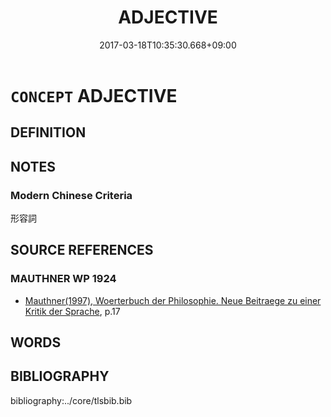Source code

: # -*- mode: mandoku-tls-view -*-
#+TITLE: ADJECTIVE
#+DATE: 2017-03-18T10:35:30.668+09:00        
#+STARTUP: content
* =CONCEPT= ADJECTIVE
:PROPERTIES:
:CUSTOM_ID: uuid-8340bf11-3a66-497e-bfb3-4a1cabb41081
:TR_ZH: 形容詞
:END:
** DEFINITION



** NOTES

*** Modern Chinese Criteria
形容詞

** SOURCE REFERENCES
*** MAUTHNER WP 1924
 - [[cite:MAUTHNER-WP-1924][Mauthner(1997), Woerterbuch der Philosophie. Neue Beitraege zu einer Kritik der Sprache]], p.17

** WORDS
   :PROPERTIES:
   :VISIBILITY: children
   :END:
** BIBLIOGRAPHY
bibliography:../core/tlsbib.bib
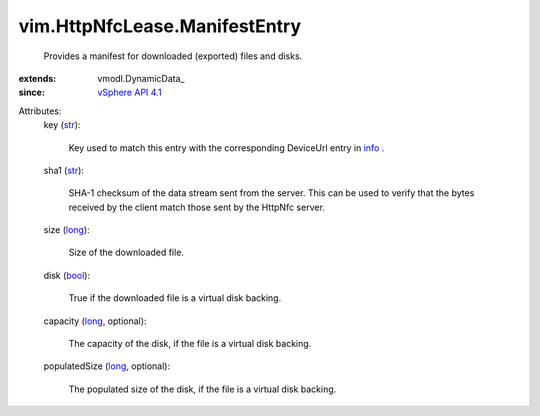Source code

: 
vim.HttpNfcLease.ManifestEntry
==============================
  Provides a manifest for downloaded (exported) files and disks.
:extends: vmodl.DynamicData_
:since: `vSphere API 4.1 <vim/version.rst#vimversionversion6>`_

Attributes:
    key (`str <https://docs.python.org/2/library/stdtypes.html>`_):

       Key used to match this entry with the corresponding DeviceUrl entry in `info <vim/HttpNfcLease.rst#info>`_ .
    sha1 (`str <https://docs.python.org/2/library/stdtypes.html>`_):

       SHA-1 checksum of the data stream sent from the server. This can be used to verify that the bytes received by the client match those sent by the HttpNfc server.
    size (`long <https://docs.python.org/2/library/stdtypes.html>`_):

       Size of the downloaded file.
    disk (`bool <https://docs.python.org/2/library/stdtypes.html>`_):

       True if the downloaded file is a virtual disk backing.
    capacity (`long <https://docs.python.org/2/library/stdtypes.html>`_, optional):

       The capacity of the disk, if the file is a virtual disk backing.
    populatedSize (`long <https://docs.python.org/2/library/stdtypes.html>`_, optional):

       The populated size of the disk, if the file is a virtual disk backing.
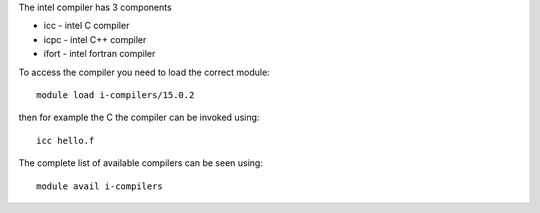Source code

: 

The intel compiler has 3 components

- icc - intel C compiler
- icpc - intel C++ compiler
- ifort - intel fortran compiler

To access the compiler you need to load the correct module::

  module load i-compilers/15.0.2

then for example the C the compiler can be invoked using::

  icc hello.f

The complete list of available compilers can be seen using::
  
  module avail i-compilers

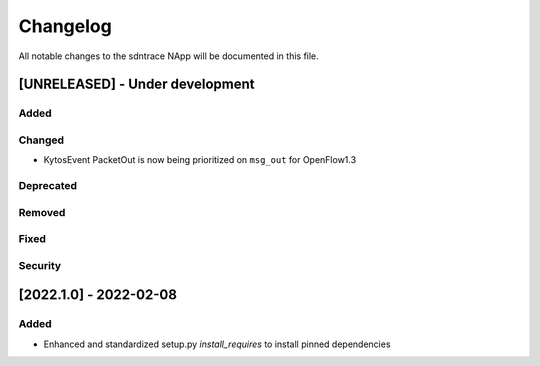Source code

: #########
Changelog
#########
All notable changes to the sdntrace NApp will be documented in this file.

[UNRELEASED] - Under development
********************************
Added
=====

Changed
=======
- KytosEvent PacketOut is now being prioritized on ``msg_out`` for OpenFlow1.3

Deprecated
==========

Removed
=======

Fixed
=====

Security
========

[2022.1.0] - 2022-02-08
***********************

Added
=====
- Enhanced and standardized setup.py `install_requires` to install pinned dependencies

-.-.-

_ASSIGNMENT_: When a line in the listing includes the word "ADJECTIVE", report that line in full.

_TASK ANSWER_:
#+TITLE: ADJECTIVE
* =CONCEPT= ADJECTIVE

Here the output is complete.